Problem statement: Return each entry word for word and skip its pictures.

Dataset content:
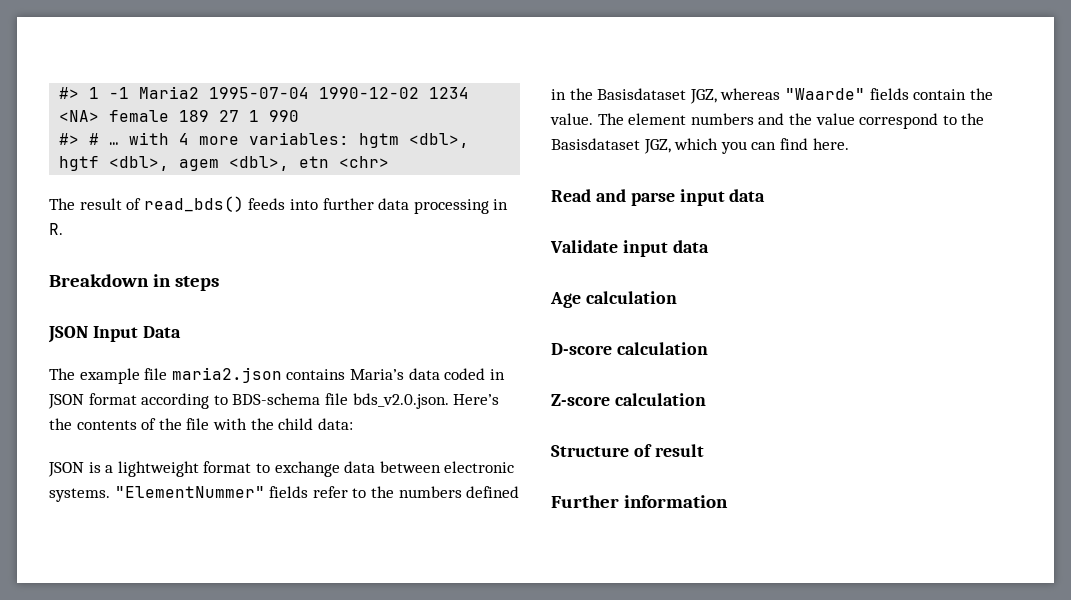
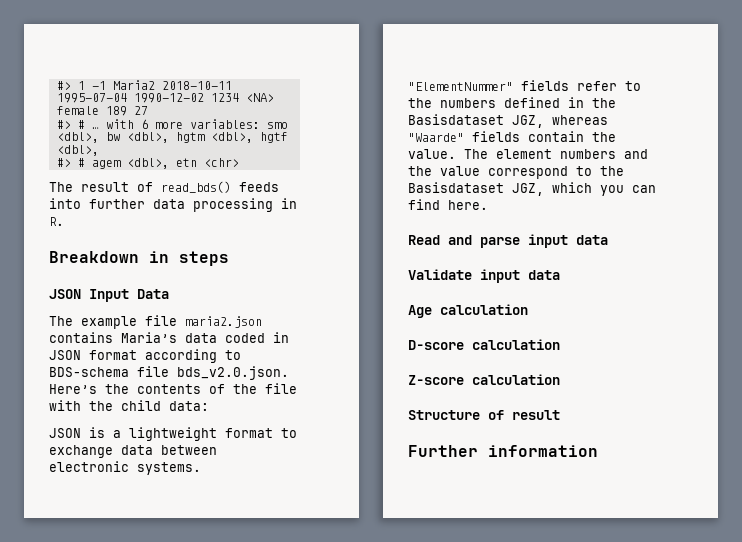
(200, 92) none -> [161,81,232,90] 2018-10-11
[249,110,300,122] 1 990 -> (148, 110) none
[179,133,190,145] 4 -> [140,119,148,129] 6
(350, 138) none -> [266,122,288,129] [56,132,169,143] smo <dbl>, bw <dbl>,
(170, 163) none -> [56,158,85,167] // #> #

Answer below:
(200, 92) none -> [161,81,232,90] 2018-10-11
[249,110,300,122] 1 990 -> (148, 110) none
[179,133,190,145] 4 -> [140,119,148,129] 6
(350, 138) none -> [266,122,288,129] [56,132,169,143] smo <dbl>, bw <dbl>,
(170, 163) none -> [56,158,85,167] // #> #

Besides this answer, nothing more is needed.